==== Record excerpts

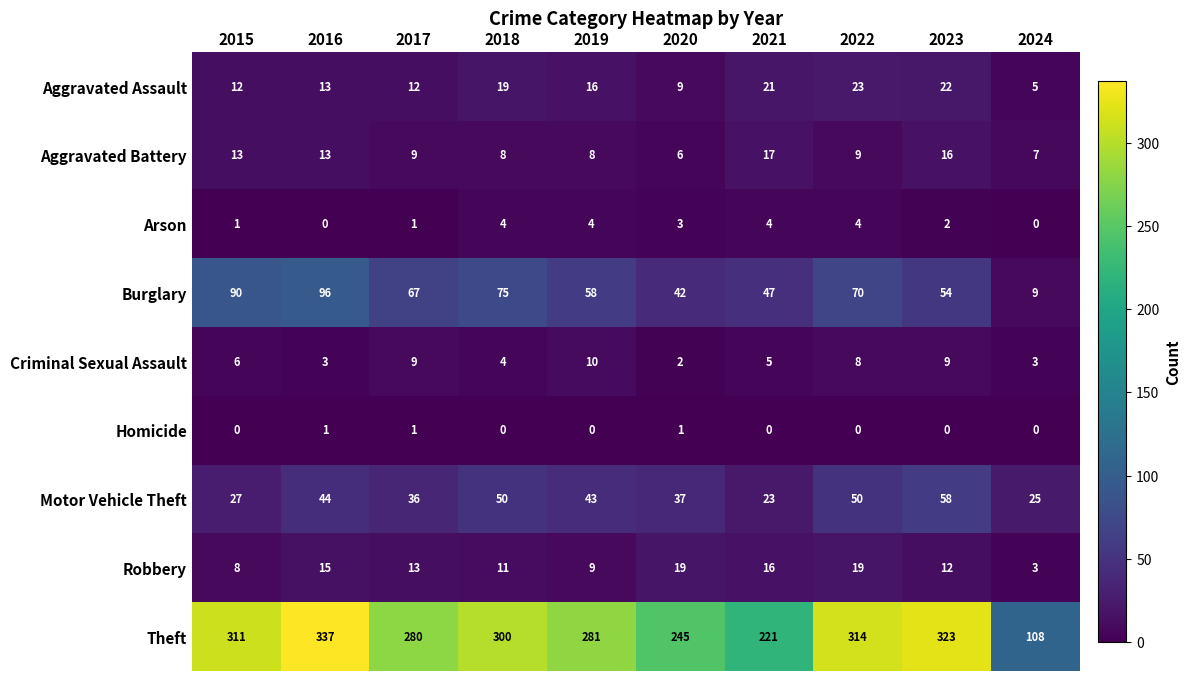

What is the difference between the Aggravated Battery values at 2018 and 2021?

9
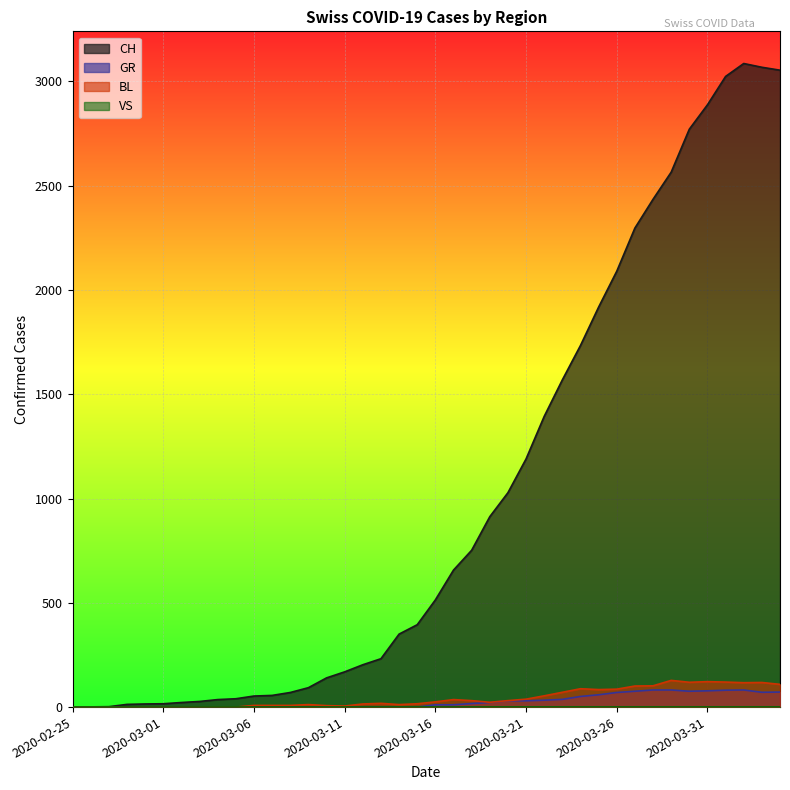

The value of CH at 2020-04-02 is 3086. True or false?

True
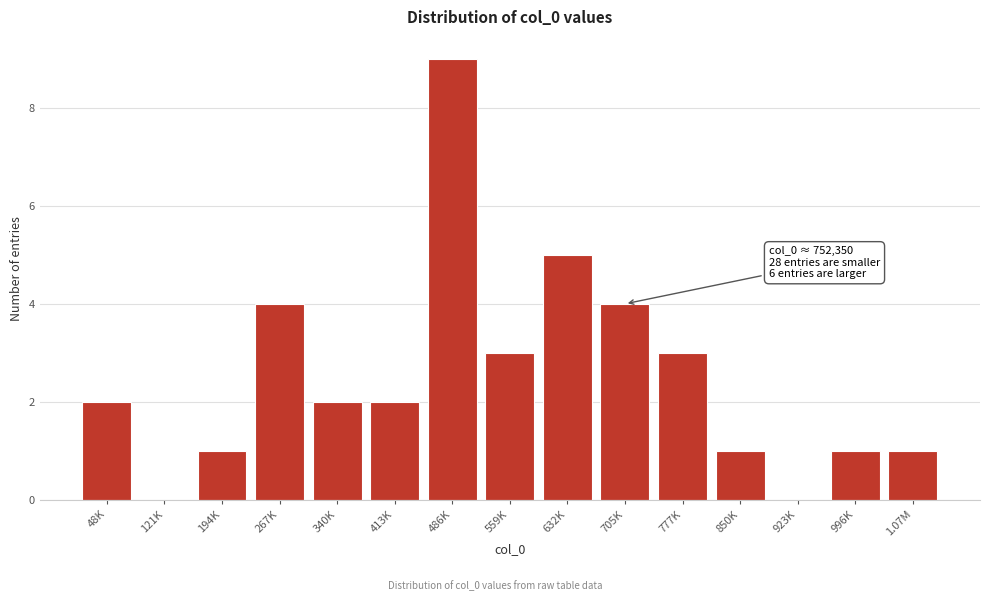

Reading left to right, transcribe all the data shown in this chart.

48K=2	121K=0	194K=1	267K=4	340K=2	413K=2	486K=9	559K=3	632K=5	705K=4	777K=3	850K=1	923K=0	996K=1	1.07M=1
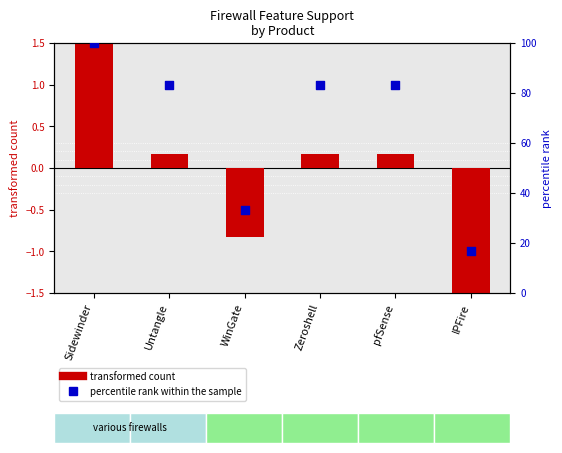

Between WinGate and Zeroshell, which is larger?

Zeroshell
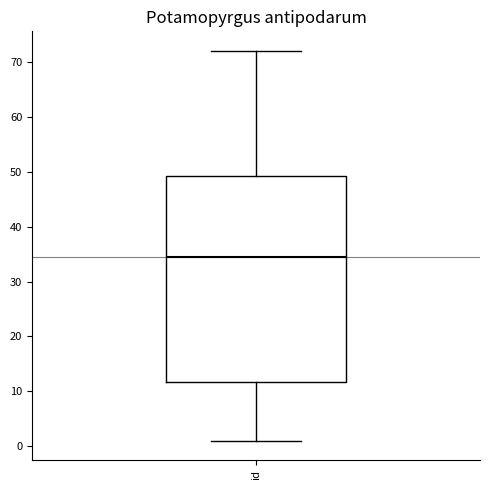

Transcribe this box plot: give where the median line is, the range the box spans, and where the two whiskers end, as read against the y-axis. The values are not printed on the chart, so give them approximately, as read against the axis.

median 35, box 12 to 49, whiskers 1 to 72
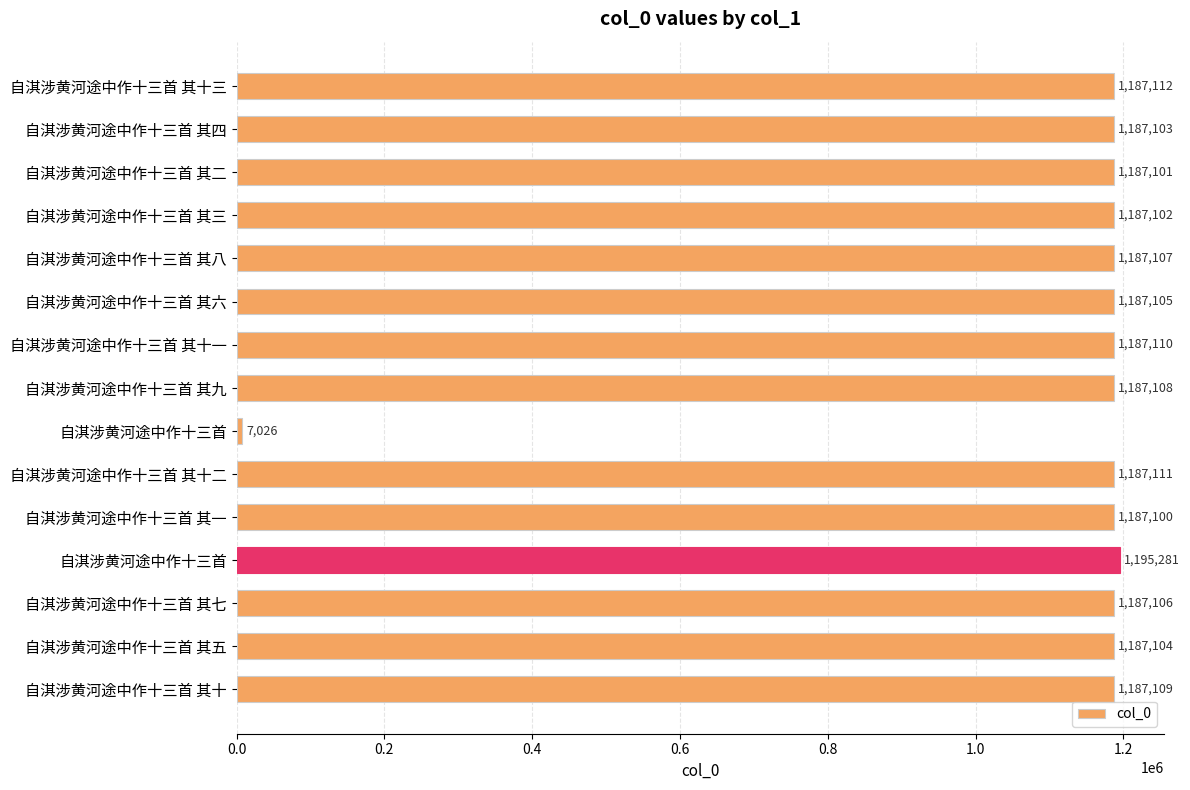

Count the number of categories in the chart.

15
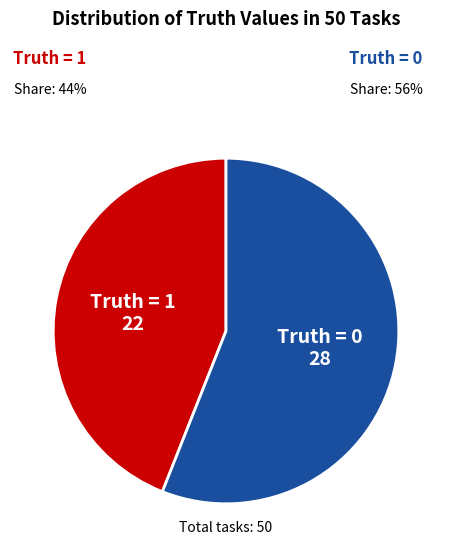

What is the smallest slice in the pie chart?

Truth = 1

========

Task requirements ▸ Quote every row above word for word, leaving out the pictures.

Result of this task ▸
What is the difference between the Aggravated Battery values at 2018 and 2021?

9

The value of CH at 2020-04-02 is 3086. True or false?

True

Reading left to right, transcribe all the data shown in this chart.

48K=2	121K=0	194K=1	267K=4	340K=2	413K=2	486K=9	559K=3	632K=5	705K=4	777K=3	850K=1	923K=0	996K=1	1.07M=1

Between WinGate and Zeroshell, which is larger?

Zeroshell

Transcribe this box plot: give where the median line is, the range the box spans, and where the two whiskers end, as read against the y-axis. The values are not printed on the chart, so give them approximately, as read against the axis.

median 35, box 12 to 49, whiskers 1 to 72

Count the number of categories in the chart.

15

What is the smallest slice in the pie chart?

Truth = 1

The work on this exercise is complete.